> _Exercise description_
Extend the article below about Neng Thao's Hamline University talk on Hmong-American generations, picking up right after its final sentence.

───── Extracted text

Photo left: Neng Thao of Neng Now, wearing his trademark smiley face shirt, speaks to a crowd at Hamline University on Jan. 10, 2019. Thao was born in a Thailand refugee camp, grew up in Wisconsin, and now travels around the world sharing his life with Facebook followers. (Photo by Tesha M. Christensen)

Thao’s talk, “Hybrid Cultural Identity: The Hmong-American mindset in mainstream America across first, second, and third generation Hmong Americans,” is part of a free series organized by the English Learners in the Mainstreet (ELM) Project at Hamline.

“These projects help everyone understand a culture and the importance of culture,” observed Miller, who is the university’s second female and the first African American president. “Difference makes us great. Difference allows us to do things we might not have imagined before.”

She added, “We still have a long ways to go, but this project is a step forward.”

Miller pointed out that one of the only top Hmong college leaders in the country, Mai Nhia Xiong-Chen, is employed at Hamline University. She grew up in Wisconsin and now works as Hamline’s Vice President of Enrollment.

“There are leaders among you,” Miller stated, acknowledging that Hmong immigrants have been in the United States for a relatively short period. “I hope you’re proud of all that you have accomplished. You have added so much to the fabric of this nation.”

Connections are key
Forty years ago, Hmong were sustenance farmers in Laos. Today they are world leaders and activists, pointed out Thao. “There’s not a time in history when we’ve seen any demographic do that.”

With that has come challenges—even between generations of Hmong families.

Thao’s grandfather was pulled into the Army at age 14 to fight against the communists. When they fled to a Thailand refugee camp, he somehow got a herd of pigs and made a living off them. Thao was born in that refugee camp, while some of his siblings were born in America.

Thao breaks down Hmong immigrants into three generations. The first, which include his grandparents, was born in Laos. The second includes his parents and himself, those who experienced refugee camps. The third was born in the United States.

“There are three very different demographics,” Thao observed, and understanding that is key to figuring out how to fit into American culture.

The problem is that each generation experienced a disconnect from the other. As he grew, Thao didn’t want to bother his parents, who were so busy trying to survive day to day that they didn’t necessarily have the time to share their language, stories, and culture with their children. During his travels, Thao has seen this pattern repeated in immigrant communities over and over.

“I think that intergenerational connections are the key to success,” Thao stated.

──────────
───── Entries supplied

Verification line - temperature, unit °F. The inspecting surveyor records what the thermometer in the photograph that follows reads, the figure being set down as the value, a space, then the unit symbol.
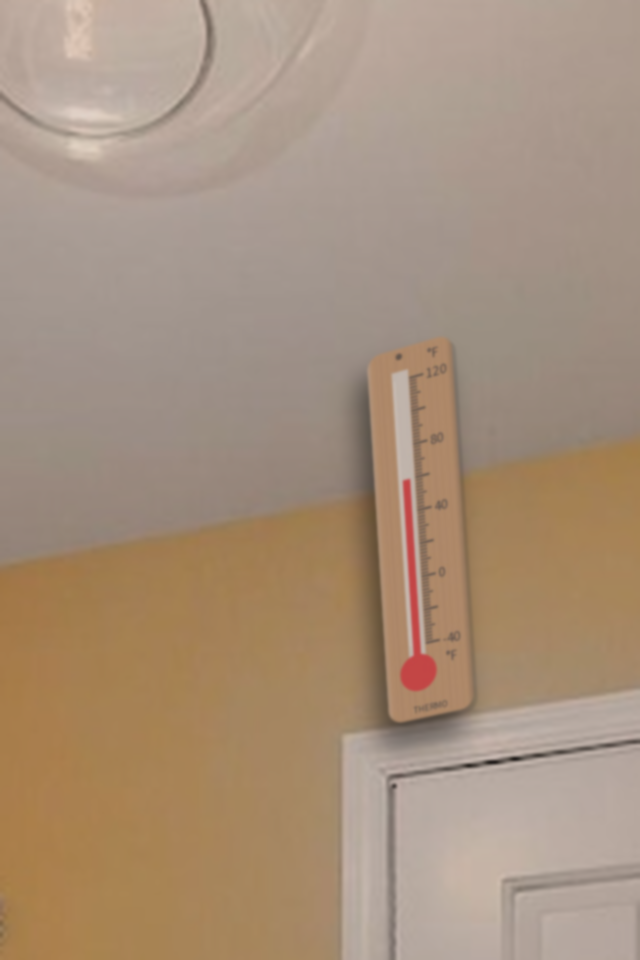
60 °F
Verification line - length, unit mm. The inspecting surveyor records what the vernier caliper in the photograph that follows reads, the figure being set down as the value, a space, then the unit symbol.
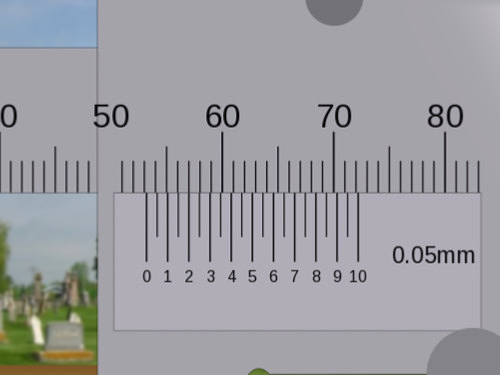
53.2 mm
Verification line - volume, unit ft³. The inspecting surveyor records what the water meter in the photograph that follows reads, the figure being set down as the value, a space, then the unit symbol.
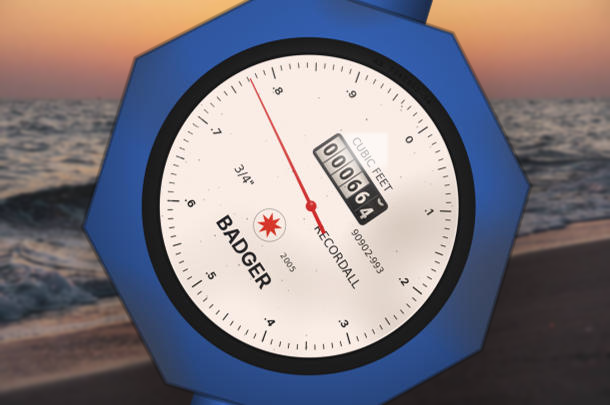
663.77 ft³
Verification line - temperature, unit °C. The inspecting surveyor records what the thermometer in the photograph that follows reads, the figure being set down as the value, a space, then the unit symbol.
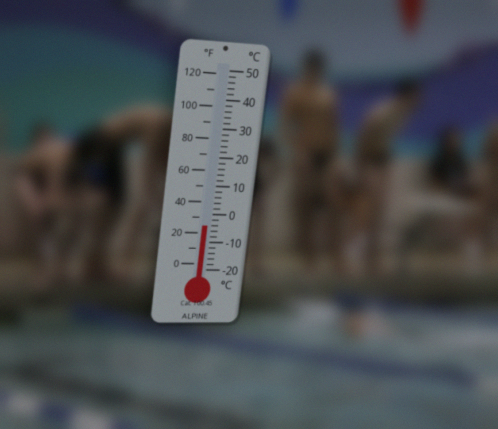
-4 °C
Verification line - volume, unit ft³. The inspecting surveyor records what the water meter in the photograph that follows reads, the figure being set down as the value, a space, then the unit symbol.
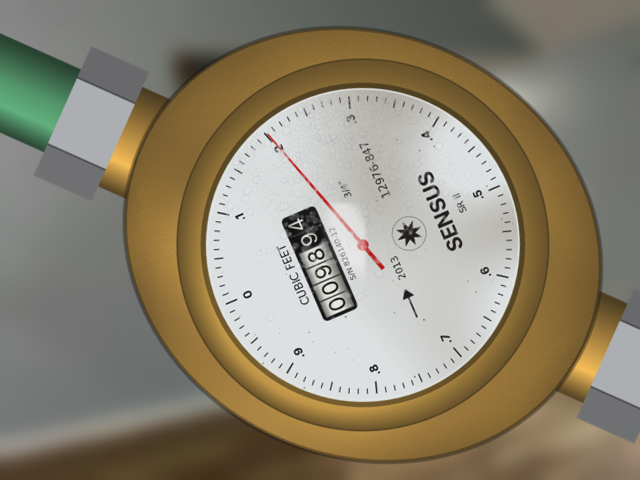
9894.20 ft³
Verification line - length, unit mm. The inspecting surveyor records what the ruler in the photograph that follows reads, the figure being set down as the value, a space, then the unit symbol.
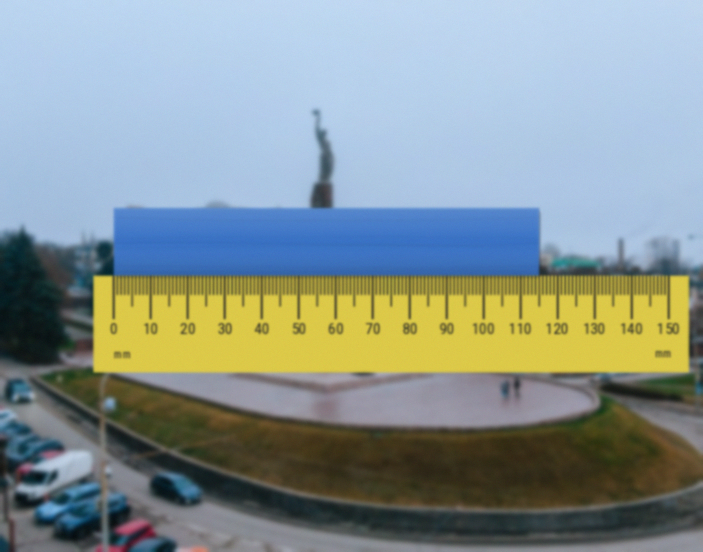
115 mm
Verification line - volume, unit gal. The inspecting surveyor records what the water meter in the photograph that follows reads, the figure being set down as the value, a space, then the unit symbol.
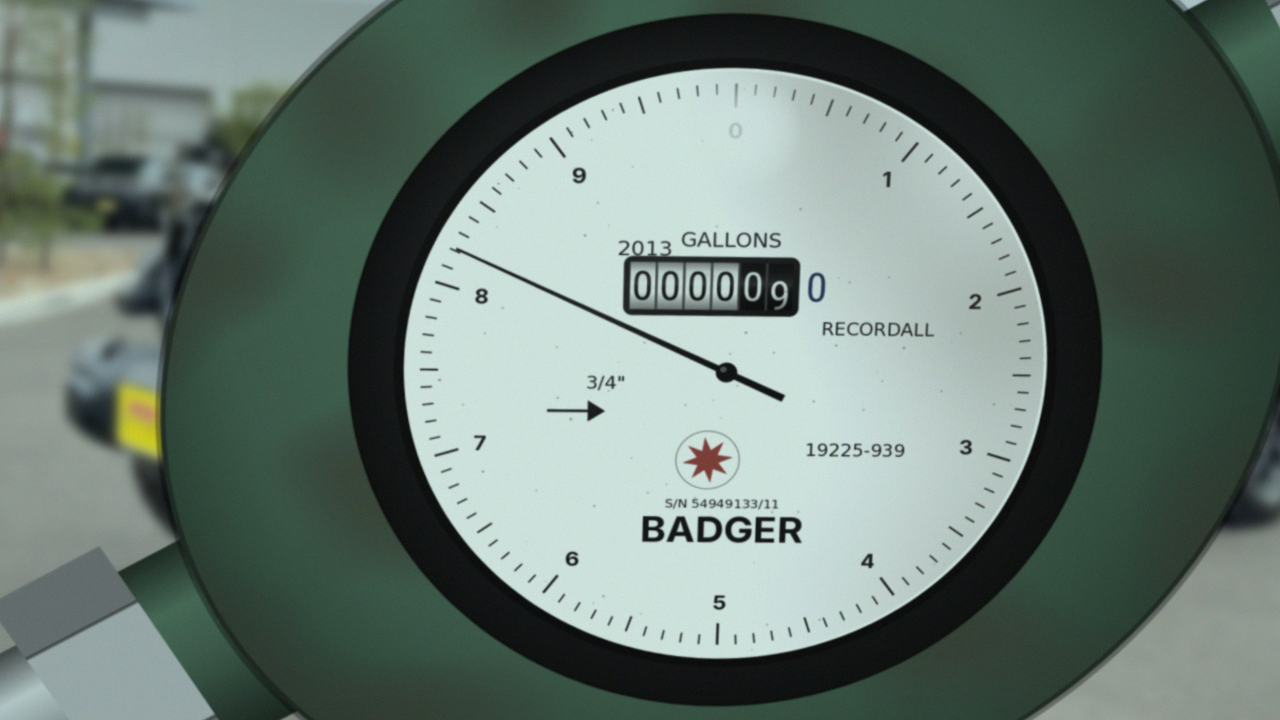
88.2 gal
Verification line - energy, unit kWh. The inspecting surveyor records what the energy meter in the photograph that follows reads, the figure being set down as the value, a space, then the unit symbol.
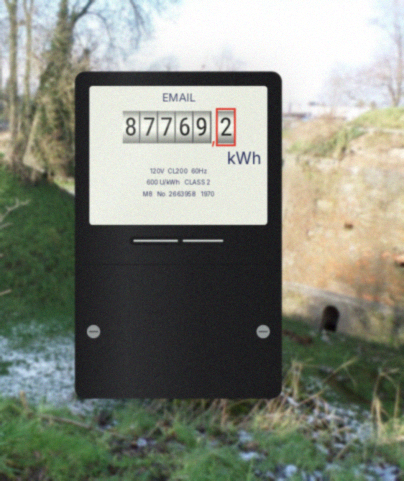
87769.2 kWh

──────────

> _Reply_
When they were in Laos, families worked together in the fields, and there was time to connect. “That’s when you just talked to your parents,” Thao said. “You felt safe and could talk to anybody about any problem.”

In the refugee camps of Thailand, families connected over their shared struggle to survive. The entire community connected through struggle, sharing when they had extra, and asking for help when they had nothing. “It’s that struggle that has made the Hmong community from Laos and Thailand so strong,” Thao remarked.

In America, the immigrants lost that common ground. Kids spent their days in schools instead of working alongside their parents. Many parents worked multiple jobs and left childcare of the younger kids in the hands of the older kids. Kids stopped talking to their parents and lost the mentorship former generations had experienced.

Thao realized on his first day of college that he had only one person he could go to and talk to. It wasn’t either one of his parents.

“I never believed there were people who genuinely wanted me to succeed and help me,” observed Thao.

Part of that he attributes to a contradiction inherent in the immigrant community. “As new immigrants we want our kids to succeed, but if their kid succeeds and ours don’t, it’s bad on us,” Thao said. He believes that part of this attitude sprang from the experience of genocide the Hmong experienced.

Thao has worked to establish a connection with his parents so that he can go to them, and it’s something that’s developing every day.

A place to belong
Where do I belong? It’s a question immigrants ask as they navigate between cultures, pointed out Thao.

“I just wanted a place where I could be myself and feel like I belonged,” stated Thao. As he travels around the world, he explores these topics in his Neng Now videos.

It was hard to consider asking for help within the Hmong community. “My grandparents got through the war and the refugee camps. How can I ask for help on my math test?” said Thao.

Thao believes the Hmong community is at a pivotal point. The first generation worked hard to survive. The second began picking up on cultural cues. It is the third generation with the skills and resources to succeed culturally and professionally.

“You don’t ask for help in the Hmong community,” Thao observed. “It wasn’t until I started to ask for help that I began to grow.”


Upcoming ELM Talks

• Feb. 20, 4:30-6:30pm, Advocating for Multilingual Students through the LEAPS Act, featuring Rep. Carlos Mariani
• Apr. 18, 4:30-6pm, Working with Refugee Students who Have Experienced Trauma
• May 22, 4:30-6 p.m., Immigration Law and the Classroom
All events take place in the Hamline University Center for Justice and Law, are free and open to the public
More at tinyurl.com/elmproject.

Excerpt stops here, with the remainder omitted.